England captain Ben Stokes claimed the sense of exhilaration as he and Jonny Bairstow conjured up one of the most egregious chases in Test history was even better than his Ashes miracle at Headingley or his exploits in the World Cup final.
New Zealand was in control after posting a huge first-innings total of 553 in the second LV= Insurance Test at Trent Bridge but left the field battered and injured on day five after England to a truly remarkable five-wicket win had yelled.
England had needed 299 in 72 overs and looked to unravel when Stokes and Bairstow came together on 93 for four.
What followed was a counter-attack to rival anything seen before, with Bairstow unloading a 77-ball century and finishing with 136 in 92 balls.
He shared an impressive 179 with Stokes, who finished the result – and the streak – with an unbeaten 75 from 70 deliveries.
Incredibly, he hit winning runs from the last ball of the 50th after turning a tense situation into a walkthrough.
Stokes knows better than anyone what it’s like to be in the middle of a historic feat, having pulled England across the finish line in nerve-wracking fashion in the 2019 World Cup final and then leading a record-breaking chase against Australia just a few weeks later in Leeds.
And for him it was the best so far.
“Yeah, it is. It blows Headingley, it blows Lord’s and the World Cup final. It was incredible,” he said.
“I’m struggling to find the words for what we saw out there, it was just phenomenal. I just can’t quite imagine how we were chasing 299 with 22 overs on day five of the Test match when we had to bowl 15 overs this morning.
“That will never happen again, but if it does, we probably will.
“The sky’s the limit with this group of players, but we could probably go further.”
Stokes and head coach Brendon McCullum have been preaching a positive message since their appointment earlier in the summer, but the nature of that success provided definitive substance.
The men at the top have had the talk and a team that seemed to have run out of luck after a terrible winter in Australia and the West Indies are already making their way.
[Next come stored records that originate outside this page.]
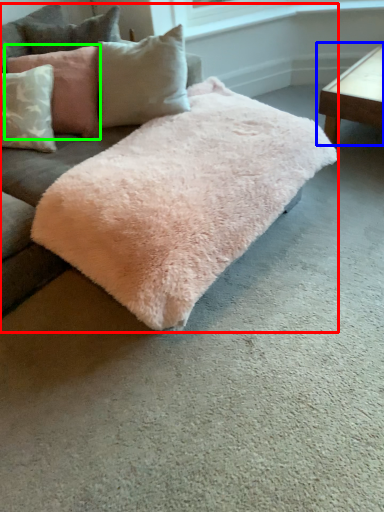
Question: Which object is positioned closest to studio couch (highlighted by a red box)? Select from table (highlighted by a blue box) and pillow (highlighted by a green box).

Choices:
 (A) table
 (B) pillow

Answer: (B)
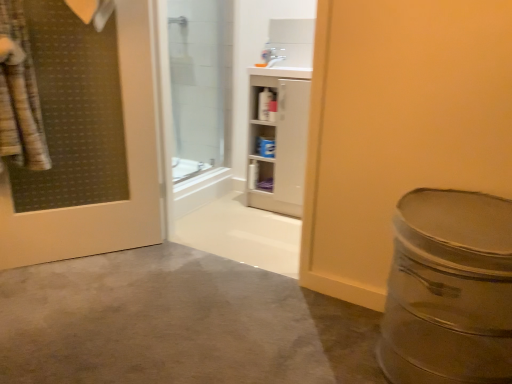
Measure the distance between point (x=297, y=190) and camera.

They are 2.46 meters apart.

In order to face white glossy cabinet at upper center, should I rotate leftwards or rightwards?

Rotate right and turn 1.384 degrees.

Measure the distance between transparent glass shower door at upper center and camera.

The distance of transparent glass shower door at upper center from camera is 7.92 feet.

What do you see at coordinates (196, 98) in the screenshot?
I see `transparent glass shower door at upper center` at bounding box center [196, 98].

Find the location of a particular element. Image resolution: width=512 pixels, height=384 pixels. white glossy cabinet at center is located at coordinates (278, 139).

At what (x,y) coordinates should I click in order to perform the action: click on cabinet behind the white glossy cabinet at center. Please return your answer as a coordinate pair (x, y). This screenshot has width=512, height=384. Looking at the image, I should click on (264, 103).

Considering the sizes of white glossy cabinet at upper center and white glossy cabinet at center in the image, is white glossy cabinet at upper center wider or thinner than white glossy cabinet at center?

In the image, white glossy cabinet at upper center appears to be more narrow than white glossy cabinet at center.

Would you say white glossy cabinet at center is part of white glossy cabinet at upper center's contents?

Definitely not — white glossy cabinet at center is not inside white glossy cabinet at upper center.

How much distance is there between white glossy cabinet at upper center and white glossy cabinet at center?

white glossy cabinet at upper center is 18.38 centimeters from white glossy cabinet at center.

Is white glossy cabinet at upper center looking in the opposite direction of transparent glass shower door at upper center?

No, white glossy cabinet at upper center is not facing the opposite direction of transparent glass shower door at upper center.

From the image's perspective, is white glossy cabinet at upper center over transparent glass shower door at upper center?

No, from the image's perspective, white glossy cabinet at upper center is not above transparent glass shower door at upper center.

How different are the orientations of white glossy cabinet at upper center and transparent glass shower door at upper center in degrees?

The facing directions of white glossy cabinet at upper center and transparent glass shower door at upper center are 88.7 degrees apart.

Is white glossy cabinet at upper center behind transparent glass shower door at upper center?

Yes, white glossy cabinet at upper center is further from the viewer.

Between transparent glass shower door at upper center and white glossy cabinet at upper center, which one has smaller width?

transparent glass shower door at upper center is thinner.

In the scene shown: From the image's perspective, is transparent glass shower door at upper center positioned above or below white glossy cabinet at upper center?

From the image's perspective, transparent glass shower door at upper center appears above white glossy cabinet at upper center.

I want to click on shower door lying above the white glossy cabinet at upper center (from the image's perspective), so [x=196, y=98].

From a real-world perspective, does transparent glass shower door at upper center stand above white glossy cabinet at upper center?

Yes.

Is point (186, 13) positioned before point (273, 152)?

No, it is behind (273, 152).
“I’ll put it plainly, we either won or lost this game,” he said, confirming that a tentative draw was never on the menu.
“The message was simply driven into fear of the game rather than standing still or backing away from it. When you have the coach’s support and I say what we say, don’t be afraid to fail.
“This friendly is probably going to be all about that final day, but you don’t win friendly games in the last session of day five without all the hard work you put in the first four.”
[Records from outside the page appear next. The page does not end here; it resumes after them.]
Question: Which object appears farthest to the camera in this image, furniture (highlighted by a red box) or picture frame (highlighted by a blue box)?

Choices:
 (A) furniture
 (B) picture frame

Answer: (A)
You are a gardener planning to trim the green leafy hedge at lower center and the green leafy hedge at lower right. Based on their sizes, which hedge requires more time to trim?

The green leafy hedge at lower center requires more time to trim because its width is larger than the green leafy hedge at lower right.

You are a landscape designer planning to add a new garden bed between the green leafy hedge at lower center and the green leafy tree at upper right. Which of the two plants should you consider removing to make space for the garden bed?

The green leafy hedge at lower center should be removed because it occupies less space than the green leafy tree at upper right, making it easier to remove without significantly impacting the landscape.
Stokes paid tribute to hosts Nottinghamshire who made the decision late in the evening of night four to allow free entry to see the final day, drawing a sell-out crowd who roared the team to victory.
It was a wise decision that filled the stands with fans who did their part to elevate the occasion.
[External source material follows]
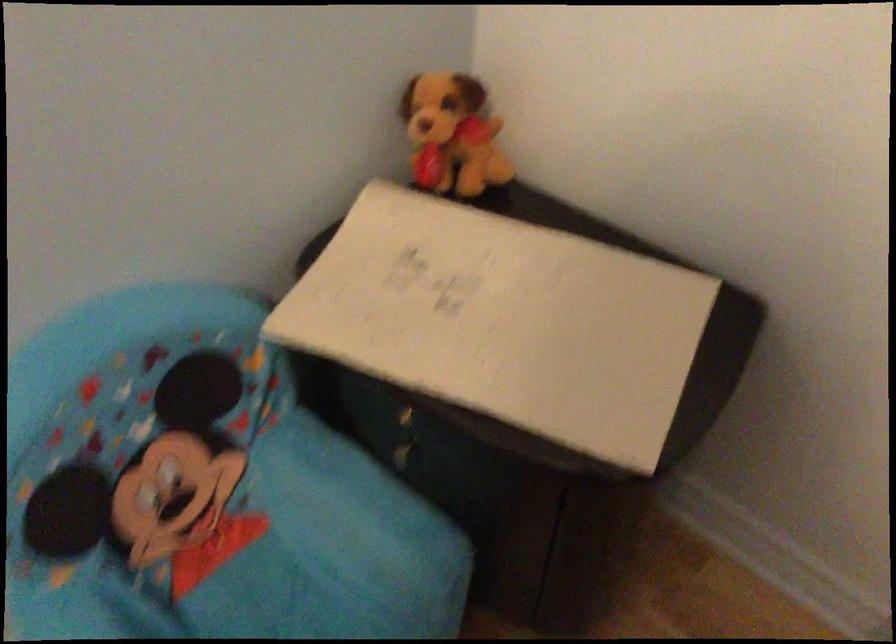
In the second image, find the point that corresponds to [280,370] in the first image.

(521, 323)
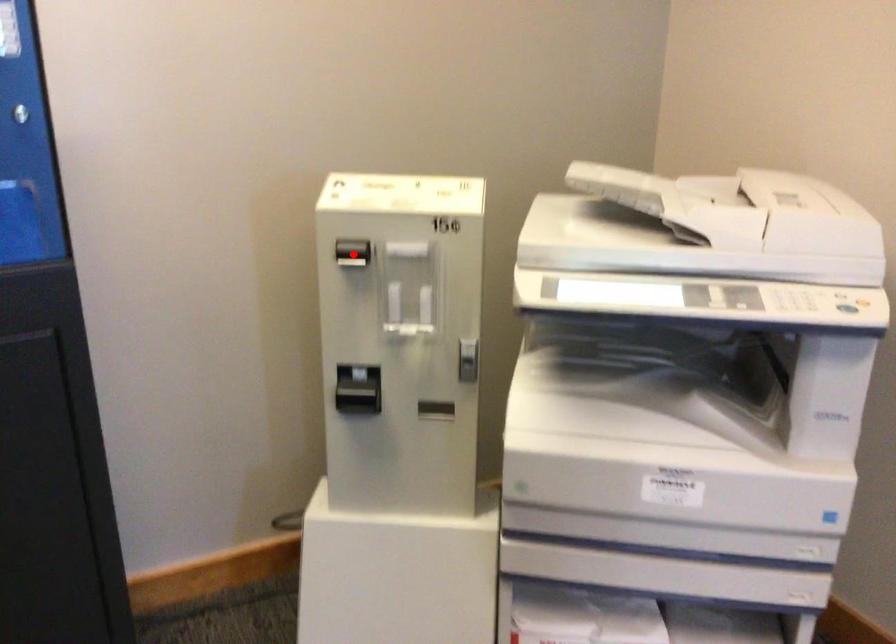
Stokes added: “Notts must be given a lot of credit for what they did today. Having a full house here in Trent Bridge really adds to the atmosphere.
“You can really feel the home crowd and it gives the opposition the feeling that the whole world is above them. If we had a half-full stadium today, it wouldn’t have felt like it was out there. It was real playing it to a full audience.
“It would have been hard for people not to enjoy what they experienced here.”